Just War? Ethical and Juridicial Considerations on the Notion of "Humanitarian Intervention"

13.10.2003 Professor Dr. jur. Reinhard Merkel (Universität Hamburg)

Since the end of  World War II, observers have recorded approximately 200 wars throughout the world. The hope that wars could be a thing of the past due to the experience of two world wars has not come true. Instead, the traditional topos of the “just war” is being revived. While self-defence against exterior aggression used to be considered a legitimate reason to go to war, military intervention for the sake of a third party, a so-called “humanitarian intervention”, has, since the war in Kosovo, been established as another justification for war.
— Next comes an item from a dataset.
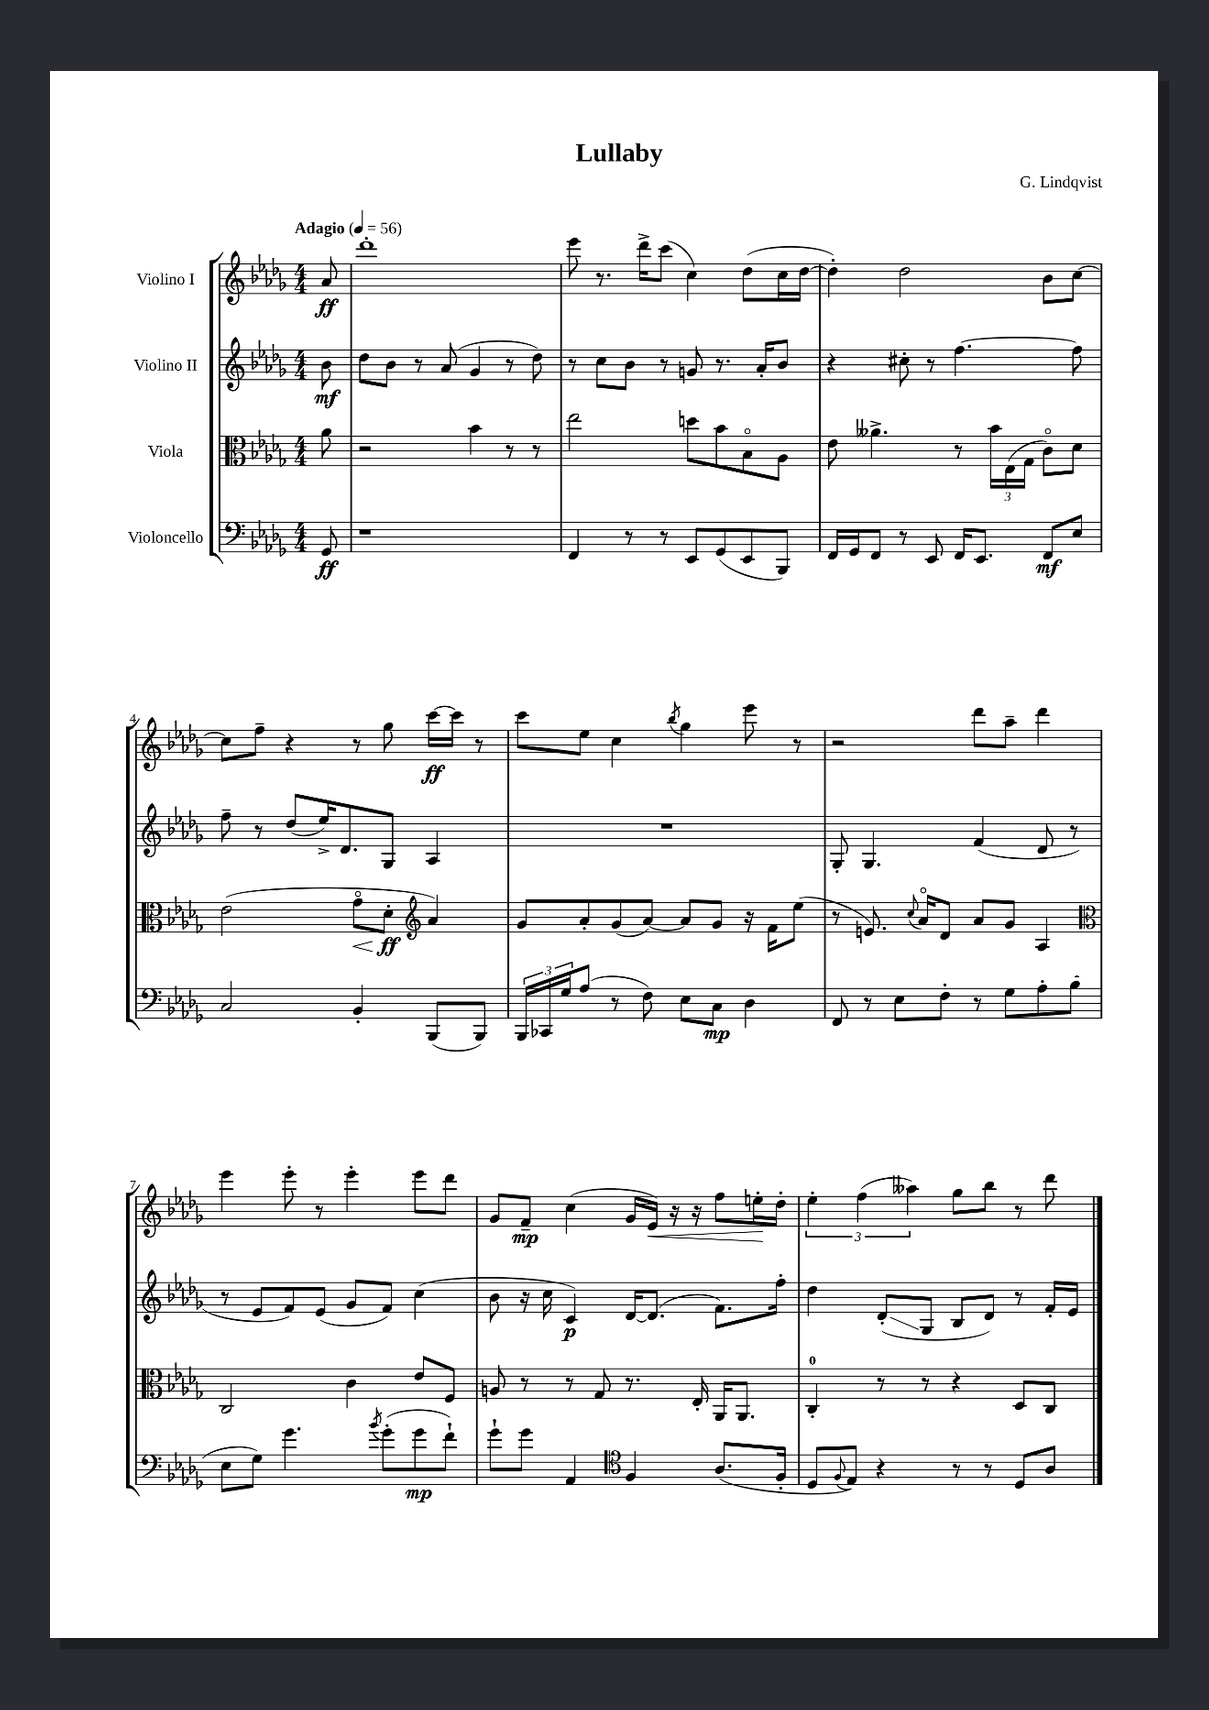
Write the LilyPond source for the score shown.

Professor Reinhard Merkel took the war in Kosovo as an example to discuss the justification of military intervention in foreign countries as a means to enforce basic human rights.
Merkel distinguished between two fundamental aspects: One is the question of legitimacy, the “if” of the justification of warfare, and the other is the question of the “how” of such an intervention. To use classical diction, it is the question of the “right to go to war” and the “rights during war”. In the end, humanitarian interventions in a well-understood meaning of the term means exercising rights in a state of emergency under international law. Thus, they can be, albeit under very restrictive criteria, permissible without any authorisation from the UN Security Council. The concrete mode of the Kosovo intervention was, however, in view of its, at best legitimising purpose, ethically objectionable as a matter of principle, because the initiators imposed the burden of it not on themselves, but on others (the innocent and uninvolved).
Professor Dr. jur. Reinhard Merkel studied Law, Philosophy, and Literature at Bochum, Heidelberg, and Munich. He was editor at the weekly newspaper “Die Zeit” (Arts Section) from 1988 to 1990 and received the Jean-Amery-Prize as a remarkable essayist in 1991. He is currently professor of penal law and legal philosophy at the University of Hamburg.
His main research interests are dogmatics of penal law, fundamental research in legal philosophy, ethics of law, law and ethics in medicine, political philosophy, and international penal law.